Brano del documento
Circa invece il sostegno al governo, io non ho dubbi sul fatto che il PD debba essere una forza di opposizione in questa legislatura, non per un vezzo o per orgoglio, ma perché il risultato elettorale è stato inequivocabile: quasi il 70 % degli italiani ha deciso di votare o Movimento 5 Stelle o centrodestra, che si sono presentati alle elezioni con programmi e proposte diametralmente opposte alle nostre. Troverei quindi difficile conciliare un appoggio del PD in maniera organica a un governo guidato o dal M5S o dalla Lega. Penso che anche nella chiarezza delle posizioni, pur stando in minoranza e all’opposizione, si possa ricostruire una credibilità, un’identità e una capacità di attrarre consenso, che oggi sicuramente abbiamo un po’ perso.

Secondo lei, come si muoverà il PD nella scelta dei presidenti delle Camere? Appoggerete qualcuno dei nomi che circolano oppure proprio da qui comincerà l’opposizione dei democratici?

Estratti dei dati

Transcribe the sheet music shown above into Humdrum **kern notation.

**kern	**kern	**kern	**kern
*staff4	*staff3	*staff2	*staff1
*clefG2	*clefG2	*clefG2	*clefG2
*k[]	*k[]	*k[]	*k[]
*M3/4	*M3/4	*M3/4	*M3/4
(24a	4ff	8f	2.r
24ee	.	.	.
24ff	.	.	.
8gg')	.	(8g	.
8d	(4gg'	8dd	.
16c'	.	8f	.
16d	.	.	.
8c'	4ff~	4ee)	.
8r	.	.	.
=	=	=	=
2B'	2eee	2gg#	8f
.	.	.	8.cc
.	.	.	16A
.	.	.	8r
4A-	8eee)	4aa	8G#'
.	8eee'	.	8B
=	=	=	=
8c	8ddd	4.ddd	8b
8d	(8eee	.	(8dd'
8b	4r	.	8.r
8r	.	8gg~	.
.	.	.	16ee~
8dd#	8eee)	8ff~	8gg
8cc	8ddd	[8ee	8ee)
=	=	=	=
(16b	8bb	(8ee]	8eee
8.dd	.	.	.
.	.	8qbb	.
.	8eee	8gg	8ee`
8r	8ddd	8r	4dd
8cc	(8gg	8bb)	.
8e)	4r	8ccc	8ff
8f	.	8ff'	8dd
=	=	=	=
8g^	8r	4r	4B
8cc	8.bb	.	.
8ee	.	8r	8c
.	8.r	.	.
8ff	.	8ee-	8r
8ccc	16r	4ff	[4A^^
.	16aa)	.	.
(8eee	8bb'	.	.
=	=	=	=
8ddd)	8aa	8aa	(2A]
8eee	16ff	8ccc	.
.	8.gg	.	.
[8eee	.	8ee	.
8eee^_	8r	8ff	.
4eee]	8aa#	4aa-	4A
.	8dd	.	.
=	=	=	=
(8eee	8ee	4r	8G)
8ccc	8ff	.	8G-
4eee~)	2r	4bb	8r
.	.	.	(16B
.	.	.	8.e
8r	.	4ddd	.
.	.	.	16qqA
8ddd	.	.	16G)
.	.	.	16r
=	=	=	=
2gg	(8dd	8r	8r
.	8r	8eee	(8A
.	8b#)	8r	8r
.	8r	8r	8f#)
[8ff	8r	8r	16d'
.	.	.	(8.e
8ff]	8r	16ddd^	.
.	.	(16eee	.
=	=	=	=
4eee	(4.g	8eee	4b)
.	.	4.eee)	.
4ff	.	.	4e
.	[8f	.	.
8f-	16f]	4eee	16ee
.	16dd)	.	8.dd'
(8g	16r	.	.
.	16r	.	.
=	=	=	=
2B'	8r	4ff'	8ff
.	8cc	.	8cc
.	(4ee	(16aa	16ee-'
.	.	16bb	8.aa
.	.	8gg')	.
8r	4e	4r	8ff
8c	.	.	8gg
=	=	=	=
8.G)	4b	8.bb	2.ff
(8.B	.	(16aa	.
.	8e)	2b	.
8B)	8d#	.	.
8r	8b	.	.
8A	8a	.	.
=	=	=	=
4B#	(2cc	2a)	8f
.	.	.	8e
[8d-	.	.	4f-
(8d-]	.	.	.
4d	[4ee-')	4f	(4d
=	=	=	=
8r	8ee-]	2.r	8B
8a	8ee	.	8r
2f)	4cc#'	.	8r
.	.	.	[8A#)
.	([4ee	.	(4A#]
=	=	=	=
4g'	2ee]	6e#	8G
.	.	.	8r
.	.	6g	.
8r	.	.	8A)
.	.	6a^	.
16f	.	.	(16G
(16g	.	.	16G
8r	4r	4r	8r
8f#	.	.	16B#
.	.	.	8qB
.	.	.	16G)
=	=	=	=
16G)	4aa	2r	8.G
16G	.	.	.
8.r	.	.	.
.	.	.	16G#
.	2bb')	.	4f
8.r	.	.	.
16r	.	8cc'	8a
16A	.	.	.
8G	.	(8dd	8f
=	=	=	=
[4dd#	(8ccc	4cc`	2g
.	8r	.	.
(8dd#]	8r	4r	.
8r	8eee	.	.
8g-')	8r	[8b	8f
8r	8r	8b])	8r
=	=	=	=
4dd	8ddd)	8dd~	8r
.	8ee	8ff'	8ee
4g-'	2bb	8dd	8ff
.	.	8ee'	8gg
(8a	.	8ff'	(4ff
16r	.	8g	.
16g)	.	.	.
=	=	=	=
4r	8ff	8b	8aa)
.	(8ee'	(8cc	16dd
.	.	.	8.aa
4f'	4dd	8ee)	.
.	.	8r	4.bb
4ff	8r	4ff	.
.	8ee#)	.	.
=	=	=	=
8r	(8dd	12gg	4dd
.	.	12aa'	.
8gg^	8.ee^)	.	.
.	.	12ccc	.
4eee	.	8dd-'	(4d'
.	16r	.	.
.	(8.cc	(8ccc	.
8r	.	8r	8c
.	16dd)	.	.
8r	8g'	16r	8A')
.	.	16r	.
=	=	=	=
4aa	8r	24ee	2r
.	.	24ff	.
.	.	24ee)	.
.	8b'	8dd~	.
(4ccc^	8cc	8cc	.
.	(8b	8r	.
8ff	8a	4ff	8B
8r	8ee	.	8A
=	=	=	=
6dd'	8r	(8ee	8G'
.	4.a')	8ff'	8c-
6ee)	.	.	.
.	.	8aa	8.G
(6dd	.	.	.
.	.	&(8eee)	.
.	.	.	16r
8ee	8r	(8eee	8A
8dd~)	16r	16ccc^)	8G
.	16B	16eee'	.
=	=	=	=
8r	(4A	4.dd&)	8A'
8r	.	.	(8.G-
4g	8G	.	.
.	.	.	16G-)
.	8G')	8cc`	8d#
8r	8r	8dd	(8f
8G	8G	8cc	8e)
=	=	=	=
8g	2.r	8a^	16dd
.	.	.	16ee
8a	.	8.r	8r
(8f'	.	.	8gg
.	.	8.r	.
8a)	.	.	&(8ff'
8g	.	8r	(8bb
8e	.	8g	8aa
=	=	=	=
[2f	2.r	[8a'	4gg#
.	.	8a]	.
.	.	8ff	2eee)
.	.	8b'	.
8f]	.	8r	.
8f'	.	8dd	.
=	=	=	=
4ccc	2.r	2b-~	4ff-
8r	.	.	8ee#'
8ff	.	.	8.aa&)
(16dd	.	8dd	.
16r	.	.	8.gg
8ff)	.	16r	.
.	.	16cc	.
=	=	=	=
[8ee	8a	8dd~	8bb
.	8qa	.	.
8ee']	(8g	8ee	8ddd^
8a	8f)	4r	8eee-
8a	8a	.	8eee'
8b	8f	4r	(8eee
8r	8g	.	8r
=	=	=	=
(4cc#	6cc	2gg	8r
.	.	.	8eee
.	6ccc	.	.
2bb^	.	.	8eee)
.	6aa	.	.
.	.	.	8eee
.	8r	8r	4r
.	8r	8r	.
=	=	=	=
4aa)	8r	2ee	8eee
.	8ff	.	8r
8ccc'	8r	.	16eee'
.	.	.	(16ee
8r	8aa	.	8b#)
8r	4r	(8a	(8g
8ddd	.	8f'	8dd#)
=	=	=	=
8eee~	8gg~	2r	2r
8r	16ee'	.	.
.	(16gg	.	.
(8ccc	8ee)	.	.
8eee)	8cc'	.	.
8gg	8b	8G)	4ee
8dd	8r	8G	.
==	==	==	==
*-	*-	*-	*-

Compito
Riporta il passo del testo sul PD e il governo da "Secondo lei, come" a "l’opposizione dei democratici?", sostituendo "nomi che circolano" con "candidati in discussione".

Soluzione
Secondo lei, come si muoverà il PD nella scelta dei presidenti delle Camere? Appoggerete qualcuno dei candidati in discussione oppure proprio da qui comincerà l’opposizione dei democratici?